People in these conditions often look for a scapegoat, often they are the foreigners, far-right groups/parties help fuel that.
 
People in these conditions often look for a scapegoat, often they are the foreigners, far-right groups/parties help fuel that.

It's not far-right groups. Far-right (as greek's Golden Dawn) don't have much expression here. It's the anarchists, the far-left, but most of all, the separatists... Which is a big part of the population.
Plus, there's a big anger against the spanish monarchy, which is with no credibility at all, after all those heavy scandals. Most people here in Catalunya are republican. In fact, when you walk on the streets, 1 in each 3 balconies have the Catalunya flag, whether the official one, whether the unofficial separatist/republican one.
 
They are internationalists, not nationalists, so that's why it doesn't make sense for anarchists and communists alike to be targeting foreigners instead of the state. I was a bit confused with Aygo's post then.

Sometimes nationalism can manifest in the far left, ie. national liberation groups, which I think the Catalans may be?
 
They are internationalists, not nationalists, so that's why it doesn't make sense for anarchists and communists alike to be targeting foreigners instead of the state. I was a bit confused with Aygo's post then.

Sometimes nationalism can manifest in the far left, ie. national liberation groups, which I think the Catalans may be?

→ SET OF TASKS
1. Decide whether each statement agrees with the discussion about Catalunya, answering yes or no and quoting the words from the discussion that settle it: (a) Far-right groups have much expression in Catalunya. (b) Most people in Catalunya are described as republican. (c) One in each two balconies has the Catalunya flag.
2. In the discussion about Catalunya, which Greek party is named as an example of the far right?
3. Write a continuation of the discussion about Catalunya, starting after its last sentence.
None of the data items are needed for this work.

→ Data items
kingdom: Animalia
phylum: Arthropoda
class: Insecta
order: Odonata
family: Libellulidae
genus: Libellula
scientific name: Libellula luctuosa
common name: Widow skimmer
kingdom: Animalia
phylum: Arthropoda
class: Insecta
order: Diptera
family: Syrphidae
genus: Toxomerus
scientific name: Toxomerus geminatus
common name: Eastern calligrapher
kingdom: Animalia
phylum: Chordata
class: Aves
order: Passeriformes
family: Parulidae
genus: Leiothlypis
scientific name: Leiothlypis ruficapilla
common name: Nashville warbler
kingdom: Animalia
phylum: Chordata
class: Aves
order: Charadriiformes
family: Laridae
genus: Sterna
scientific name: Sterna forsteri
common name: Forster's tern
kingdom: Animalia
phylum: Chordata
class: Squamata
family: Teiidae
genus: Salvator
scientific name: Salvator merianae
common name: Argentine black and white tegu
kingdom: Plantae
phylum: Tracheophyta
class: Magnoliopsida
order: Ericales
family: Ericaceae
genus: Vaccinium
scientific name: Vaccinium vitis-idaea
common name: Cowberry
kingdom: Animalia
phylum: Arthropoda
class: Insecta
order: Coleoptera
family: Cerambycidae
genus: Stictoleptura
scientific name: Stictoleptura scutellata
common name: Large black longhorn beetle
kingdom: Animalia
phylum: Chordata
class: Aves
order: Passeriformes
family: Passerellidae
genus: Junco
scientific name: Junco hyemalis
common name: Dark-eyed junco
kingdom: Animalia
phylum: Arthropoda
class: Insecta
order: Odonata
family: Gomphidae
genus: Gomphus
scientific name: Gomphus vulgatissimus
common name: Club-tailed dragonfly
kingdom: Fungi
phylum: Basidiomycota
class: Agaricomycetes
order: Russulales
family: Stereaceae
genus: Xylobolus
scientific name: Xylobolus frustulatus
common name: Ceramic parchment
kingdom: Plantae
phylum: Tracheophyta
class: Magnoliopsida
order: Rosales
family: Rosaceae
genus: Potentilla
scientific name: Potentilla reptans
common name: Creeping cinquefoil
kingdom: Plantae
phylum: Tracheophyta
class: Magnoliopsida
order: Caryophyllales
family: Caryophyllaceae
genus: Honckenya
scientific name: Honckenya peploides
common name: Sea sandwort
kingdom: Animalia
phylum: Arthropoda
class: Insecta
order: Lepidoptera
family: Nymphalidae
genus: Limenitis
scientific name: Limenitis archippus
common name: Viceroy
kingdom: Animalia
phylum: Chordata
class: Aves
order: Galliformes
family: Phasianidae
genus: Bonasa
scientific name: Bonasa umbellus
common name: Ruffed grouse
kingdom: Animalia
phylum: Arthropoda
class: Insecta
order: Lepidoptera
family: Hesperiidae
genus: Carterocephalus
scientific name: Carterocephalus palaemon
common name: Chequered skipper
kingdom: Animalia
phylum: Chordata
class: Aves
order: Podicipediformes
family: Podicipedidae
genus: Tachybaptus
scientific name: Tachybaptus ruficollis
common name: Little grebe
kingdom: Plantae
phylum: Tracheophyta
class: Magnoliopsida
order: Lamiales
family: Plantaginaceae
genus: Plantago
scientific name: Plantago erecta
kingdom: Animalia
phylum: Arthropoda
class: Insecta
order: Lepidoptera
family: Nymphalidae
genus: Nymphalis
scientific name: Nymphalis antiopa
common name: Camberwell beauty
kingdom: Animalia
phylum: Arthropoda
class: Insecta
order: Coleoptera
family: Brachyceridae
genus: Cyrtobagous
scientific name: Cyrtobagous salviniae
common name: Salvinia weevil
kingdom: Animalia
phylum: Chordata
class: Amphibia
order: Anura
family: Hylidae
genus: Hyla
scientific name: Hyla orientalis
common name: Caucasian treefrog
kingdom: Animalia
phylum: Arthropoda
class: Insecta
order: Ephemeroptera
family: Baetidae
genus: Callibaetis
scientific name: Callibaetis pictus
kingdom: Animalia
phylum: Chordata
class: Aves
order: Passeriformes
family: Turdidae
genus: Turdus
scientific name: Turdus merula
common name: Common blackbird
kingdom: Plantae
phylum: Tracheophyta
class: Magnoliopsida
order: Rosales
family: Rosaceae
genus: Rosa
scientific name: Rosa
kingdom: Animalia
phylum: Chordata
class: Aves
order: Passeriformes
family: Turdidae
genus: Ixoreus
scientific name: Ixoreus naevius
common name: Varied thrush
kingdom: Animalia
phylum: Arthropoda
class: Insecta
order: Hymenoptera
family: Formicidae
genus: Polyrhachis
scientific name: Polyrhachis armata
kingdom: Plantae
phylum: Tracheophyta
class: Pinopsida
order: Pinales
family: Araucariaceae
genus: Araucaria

→ EXPECTED RESULTS
1.
(a) No: "Far-right (as greek's Golden Dawn) don't have much expression here."
(b) Yes: "Most people here in Catalunya are republican."
(c) No: "1 in each 3 balconies have the Catalunya flag"

2. Golden Dawn

3.
There is left nationalism. It exists in several european countries, including eastern Europe. In Portugal, for instance, the old Communist Party (which has 12% in opinion polls - 8% over the last elections) is somewhat nationalist.

I understand that I left you confused. I was also when I arrived (and it still is confusing.
Basically, people don't trust in no party at all (more or less like in Portugal).
The key to understand why all these "factions" are all on the same side is to understand the feeling in Catalunya.
Catalunya wants to be an independent country. Most people in Catalunya are for an independent country.
Catalunya feels that it produces and generates richness and pay taxes which goes to the other regions... Which is not 100% true because, for instance, the money raised in some taxes stays inside Catalunya and the region has plenty autonomy in many levels.
Plus, there's the linguistical/cultural issue, because it's a bilingual region (first language is catalan, although 99% of the people speaks spanish/castilian). If 20 years ago, most things in the quotidian were in spanish, in 2013, you can find many things only in catalan, as an agressive protection of this language which, in fact, is spoken by at least 7 million people.

Connect this with the anger of the unfairness of the super-austerity, and you have people furious.
That's why far-left, far-right, anarchists and common people are all on the same side: «we want the independence».

The two big parties in Spain are the PP (Partido Popular, right-wing) and PSOE (labourist/social-democratic/Third Way).
In Catalunya, these parties, supporters of the monarchy, don't have much electoral expression - both had 17-18% in the last catalan election.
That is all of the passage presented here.